20 Ekim 2010 Çarşamba

Hayata 20 yaşında başlamak.





















Birçok şeyi yaşayamamaktır. İnsanlara saf duygularla bakamamaktır. 5 yaşındayken çevremdeki herkes kahramandı. 6 yaşında gerçek ve tek kahramanın babam olduğunu öğrendim. 7 yaşında öğretmenimin de bir kahraman olacağı hissine kapıldım. 10 yaşında okulun basketbol takımına giren çocukları ben seçmemiştim ama kendiliğinden kahraman olmuşlardı. 14 yaşına geldiğimde duvarlarını posterleriyle süslediğim insan kahraman olmuştu kısa bir süre için. 18'ime doğru kahramanın yalnızca ben olduğunu fark etmem zor olmamıştı. 20'de ise kahramansız bir dünyaya merhaba dedim.
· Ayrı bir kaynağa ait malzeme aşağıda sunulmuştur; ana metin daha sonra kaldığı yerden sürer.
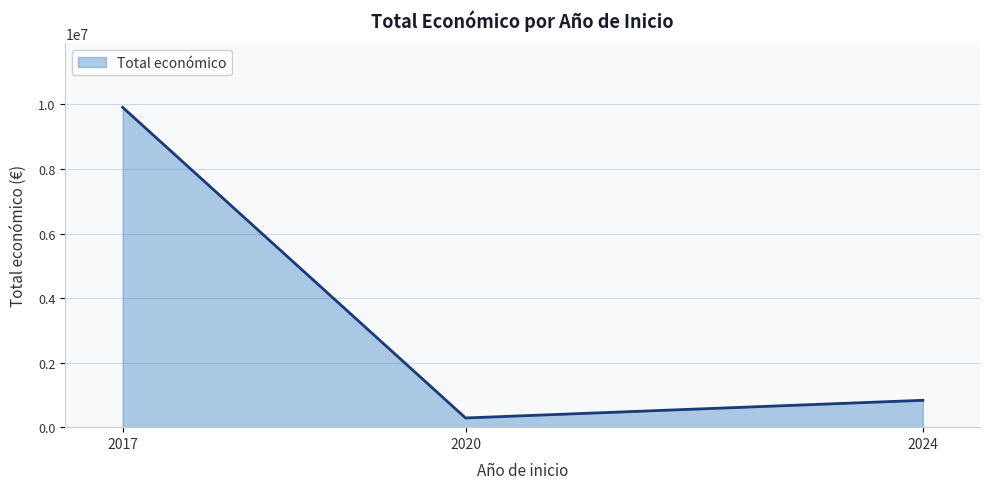

What is the smallest value displayed?

284756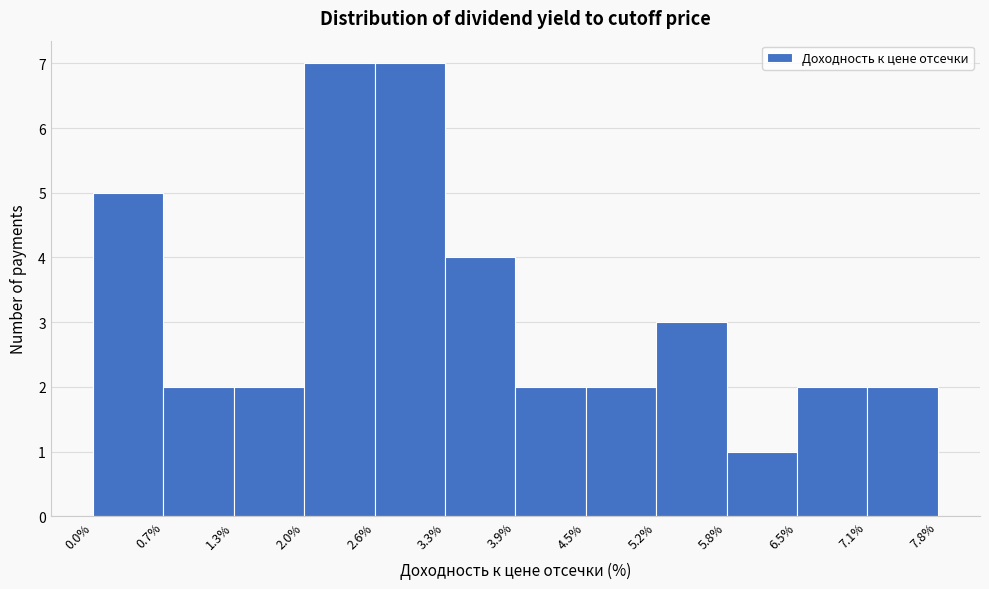

Reading left to right, transcribe this chart: for each bar, give the range it covers on the x-axis and its height. The values are not printed on the chart, so give them approximately, as read against the axis.

0.0% to 0.7%: 5
0.7% to 1.3%: 2
1.3% to 2.0%: 2
2.0% to 2.6%: 7
2.6% to 3.3%: 7
3.3% to 3.9%: 4
3.9% to 4.5%: 2
4.5% to 5.2%: 2
5.2% to 5.8%: 3
5.8% to 6.5%: 1
6.5% to 7.1%: 2
7.1% to 7.8%: 2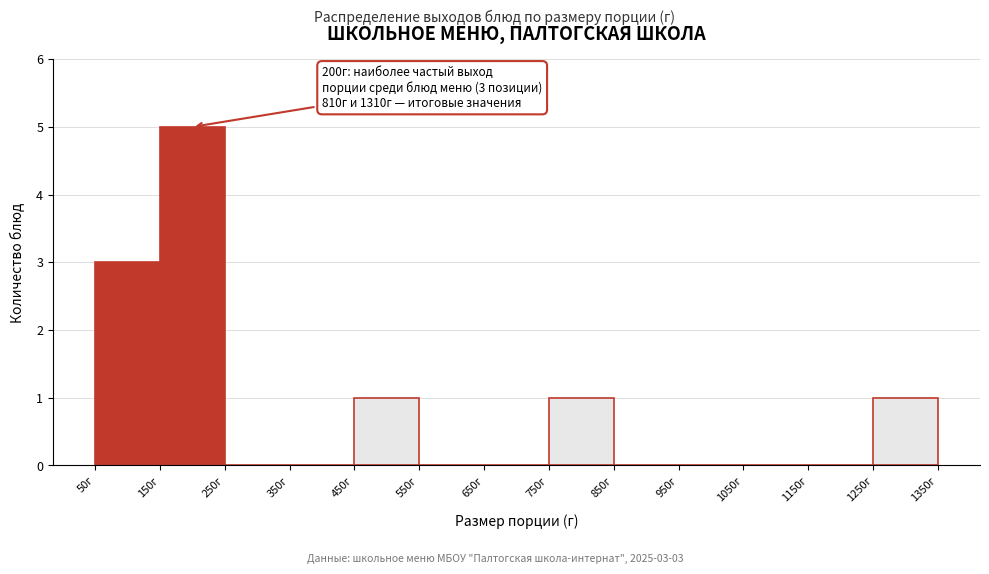

Over which range of the x-axis is the bar tallest?

150 to 250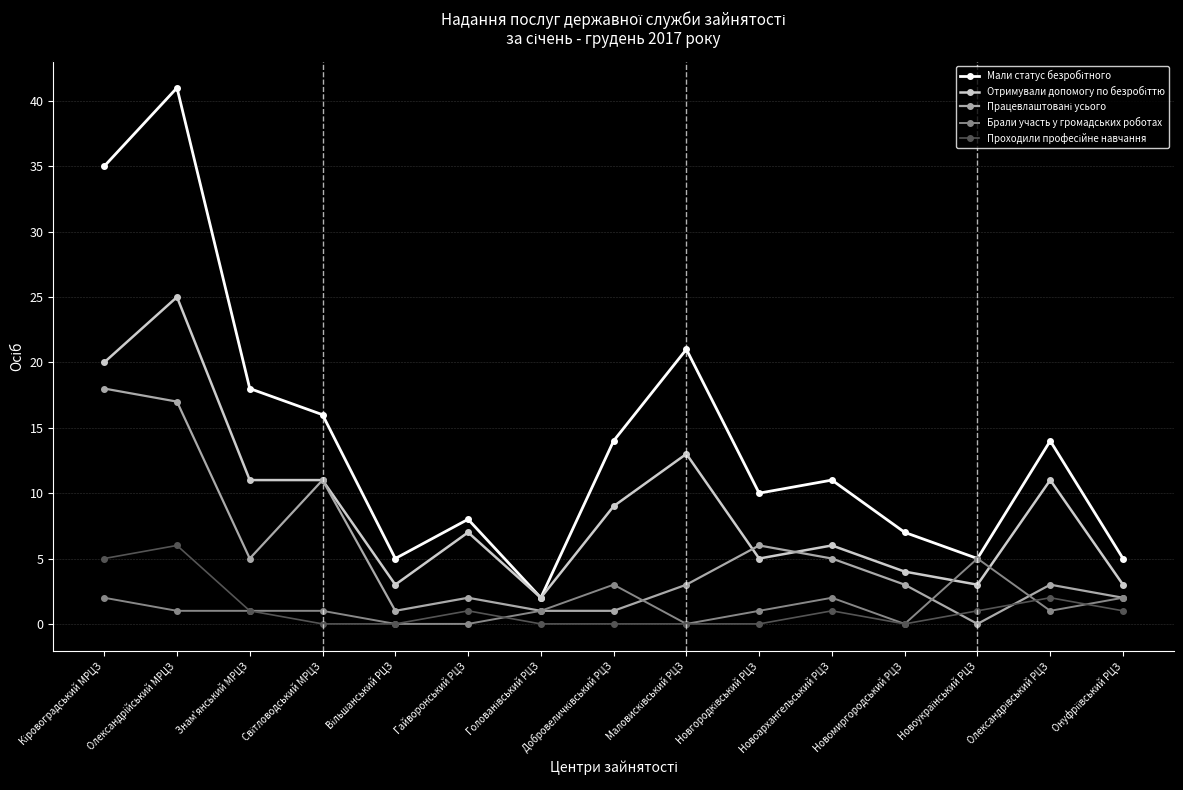

What is the label of the 12th point from the left?

Новомиргородський РЦЗ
Gözlerimi yeni açmıştım. sanırım çok şey kaçırmıştım. sordum yolda gördüğüm ilk kişiye:"Ben ne kaçırmıştım?" ve başladı anlatmaya "5 yaşındayken çevremdeki herkes kahramandı. 6 yaşında ise gerçek ve tek kahramanın baba. . . . . .", "İyi de" dedim "Sadece kahramanları mı kaçırdım yani?" ve devam etti:"Herkes kahramanımken,hayaller dünyasında yaşıyordum, oyunlar oynuyordum, koşuyordum, zıplıyordum, sonra babam kahramanım olunca onun yaptıklarını yapmaya başlamıştım, o ne izlerse onu izliyordum, onun en sevdiği şeyler benim de en sevdiğim şeylerdi, öğretmenim okula başladığımda kahraman olmuştu, artık babamı bile dinlemiyordum, öğretmenim ne derse oydu, onun sözünün dışına çıkmazdım, okulun basketbol takımındaki çocuklara gelince, sanırım onlar sadece bir modeldi, hep birilerine özeniyordum, onlar gibi olmak istiyordum, ileriki dönemlerde duvarlara posterler yapıştırmam da bu yüzdendi ama 18 yok mu 18, artık bir yetişkin olmaya başlamıştım, tek kahraman, benim dediklerim ve yalnızca benim yaptıklarım doğru, çok güzel bir duyguydu gerçekten de, insanlara biraz alttan bakıyordum, doğruların yalnızca benim doğrularım olduğunu sanıyordum galiba", o bir an sustu ama ben hâlâ onu dinlemek istiyordum, konuşmuyordu çünkü ben 20 yaşındaydım ve bir kahraman seçmem gerekiyordu. Sanırım onun da bana anlatmak istediği buydu.